*Activity*.
Copy all of the items below word for word, omitting the pictures.

....

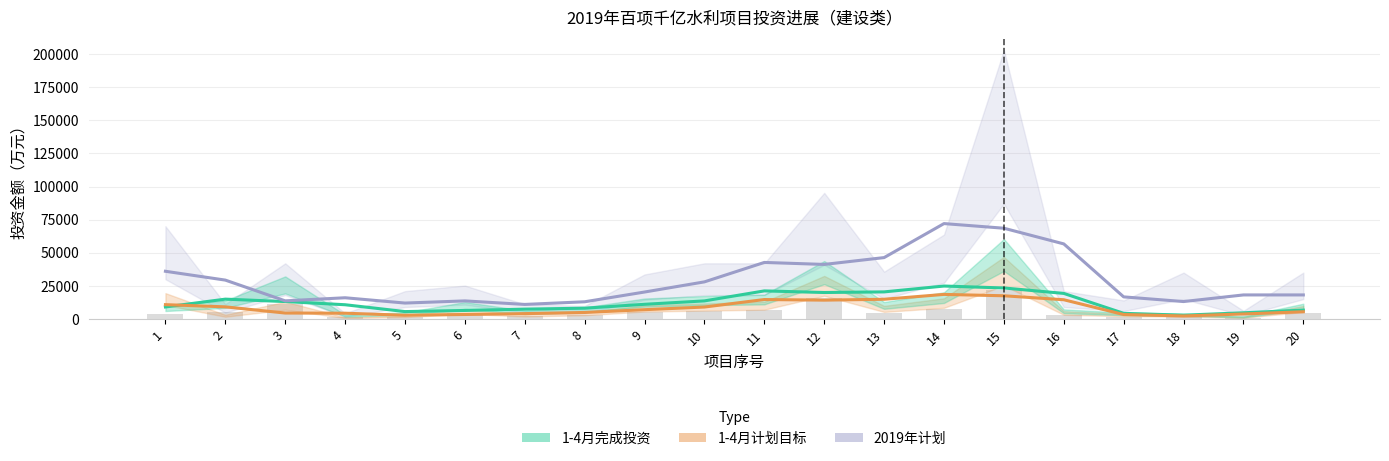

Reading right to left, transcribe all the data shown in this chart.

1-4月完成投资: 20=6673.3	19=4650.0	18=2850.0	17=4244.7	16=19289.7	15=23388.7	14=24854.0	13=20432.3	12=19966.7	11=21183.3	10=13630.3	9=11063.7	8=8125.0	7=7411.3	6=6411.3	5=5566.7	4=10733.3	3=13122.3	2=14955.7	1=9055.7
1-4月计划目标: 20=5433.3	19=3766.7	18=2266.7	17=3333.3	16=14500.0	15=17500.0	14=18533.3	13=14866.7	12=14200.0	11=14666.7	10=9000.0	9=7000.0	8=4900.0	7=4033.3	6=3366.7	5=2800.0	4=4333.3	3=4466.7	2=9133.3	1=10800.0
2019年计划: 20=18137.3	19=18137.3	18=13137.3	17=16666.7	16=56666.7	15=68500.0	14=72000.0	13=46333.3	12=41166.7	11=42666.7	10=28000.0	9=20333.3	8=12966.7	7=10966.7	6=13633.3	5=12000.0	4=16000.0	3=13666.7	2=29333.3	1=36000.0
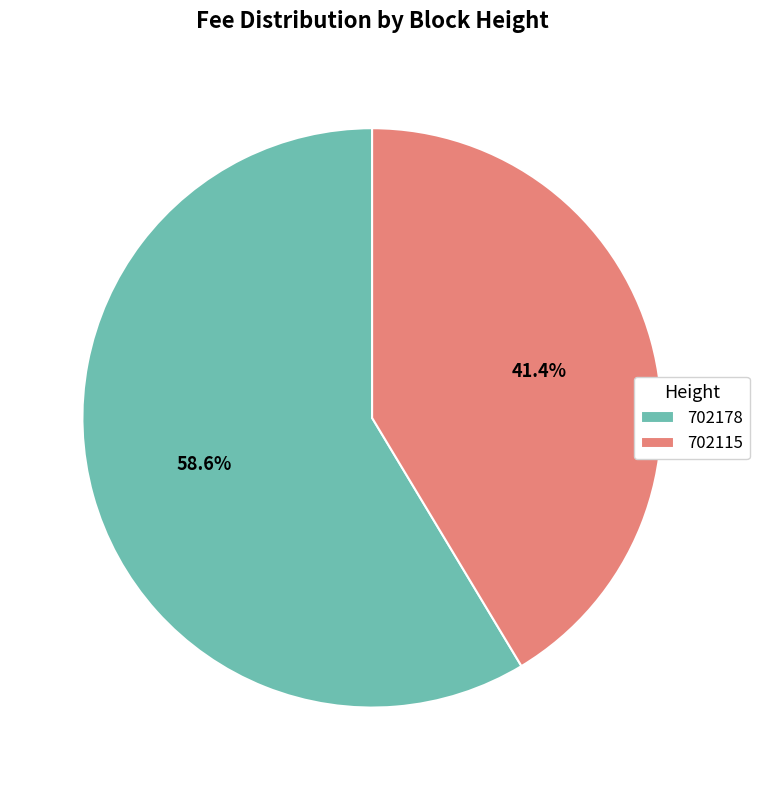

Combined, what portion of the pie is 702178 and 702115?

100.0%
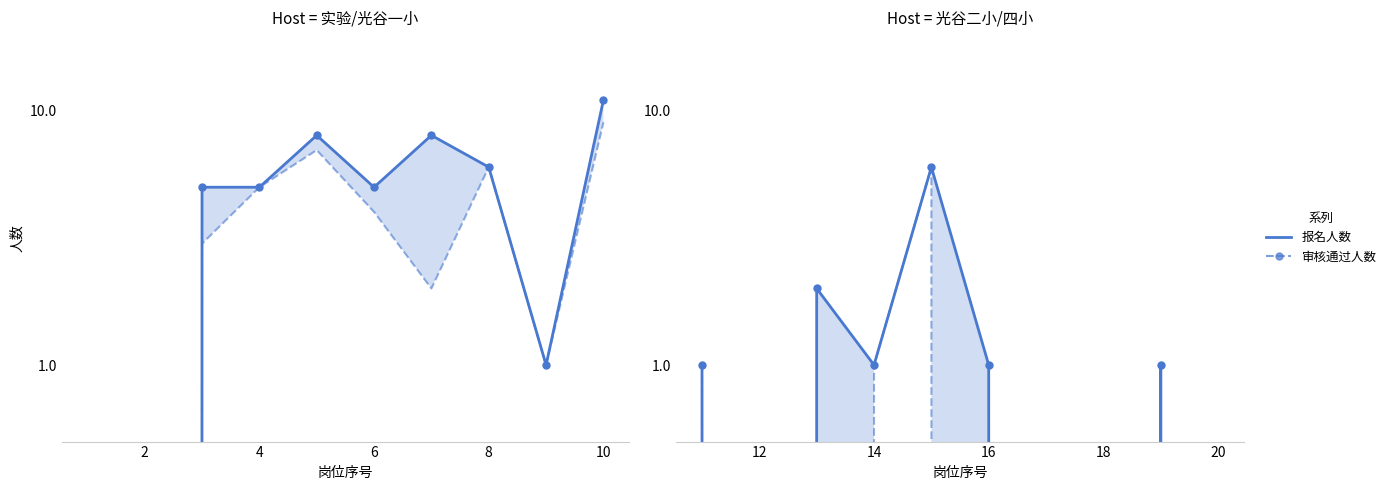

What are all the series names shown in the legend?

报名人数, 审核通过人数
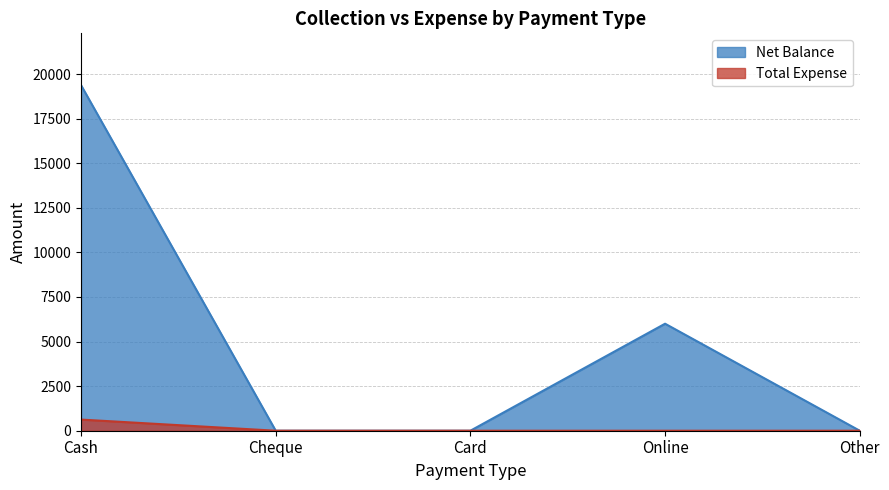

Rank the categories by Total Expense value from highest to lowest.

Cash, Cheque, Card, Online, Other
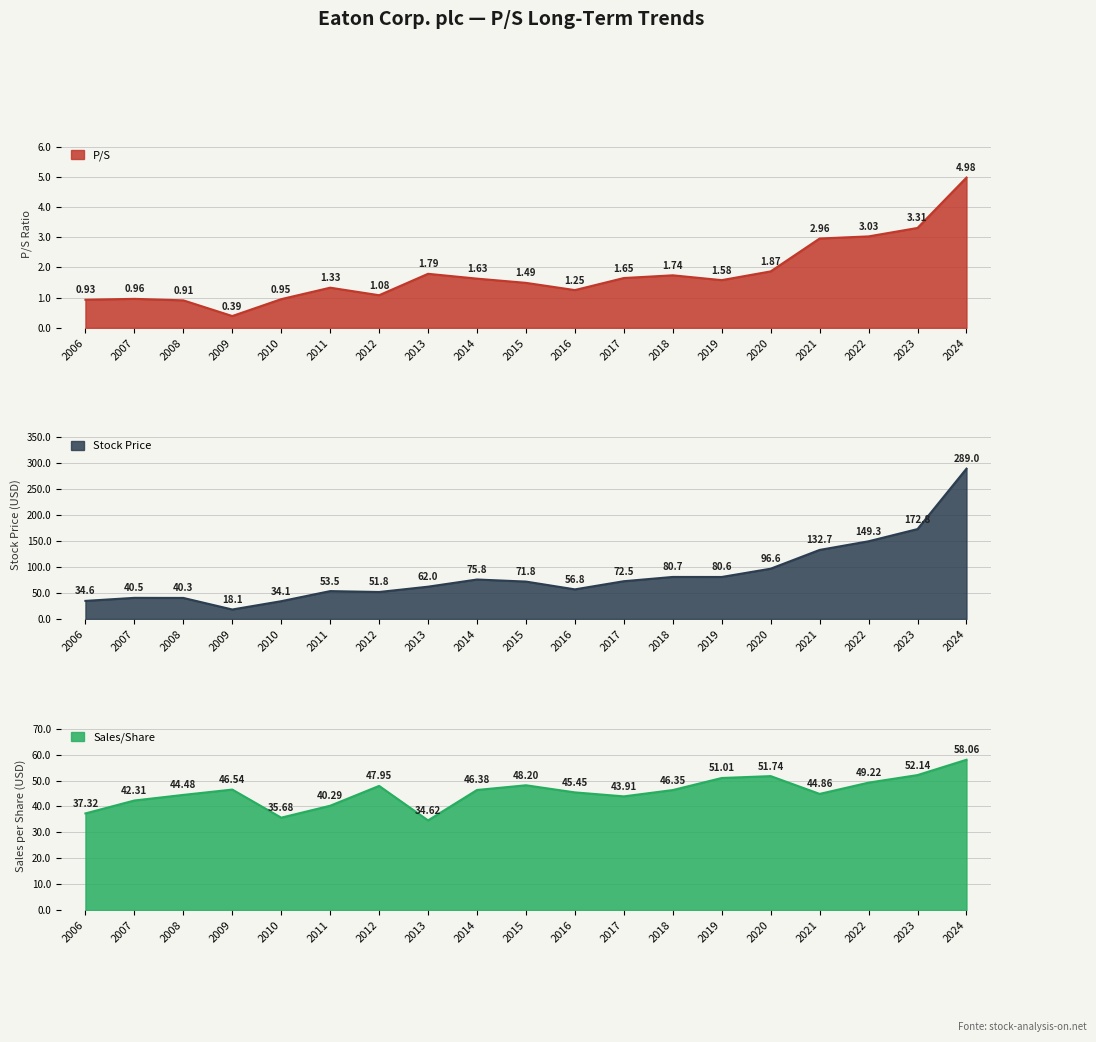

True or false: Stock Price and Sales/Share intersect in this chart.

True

....

*Written answer*.
Reading right to left, transcribe all the data shown in this chart.

1-4月完成投资: 20=6673.3	19=4650.0	18=2850.0	17=4244.7	16=19289.7	15=23388.7	14=24854.0	13=20432.3	12=19966.7	11=21183.3	10=13630.3	9=11063.7	8=8125.0	7=7411.3	6=6411.3	5=5566.7	4=10733.3	3=13122.3	2=14955.7	1=9055.7
1-4月计划目标: 20=5433.3	19=3766.7	18=2266.7	17=3333.3	16=14500.0	15=17500.0	14=18533.3	13=14866.7	12=14200.0	11=14666.7	10=9000.0	9=7000.0	8=4900.0	7=4033.3	6=3366.7	5=2800.0	4=4333.3	3=4466.7	2=9133.3	1=10800.0
2019年计划: 20=18137.3	19=18137.3	18=13137.3	17=16666.7	16=56666.7	15=68500.0	14=72000.0	13=46333.3	12=41166.7	11=42666.7	10=28000.0	9=20333.3	8=12966.7	7=10966.7	6=13633.3	5=12000.0	4=16000.0	3=13666.7	2=29333.3	1=36000.0

Combined, what portion of the pie is 702178 and 702115?

100.0%

What are all the series names shown in the legend?

报名人数, 审核通过人数

Rank the categories by Total Expense value from highest to lowest.

Cash, Cheque, Card, Online, Other

True or false: Stock Price and Sales/Share intersect in this chart.

True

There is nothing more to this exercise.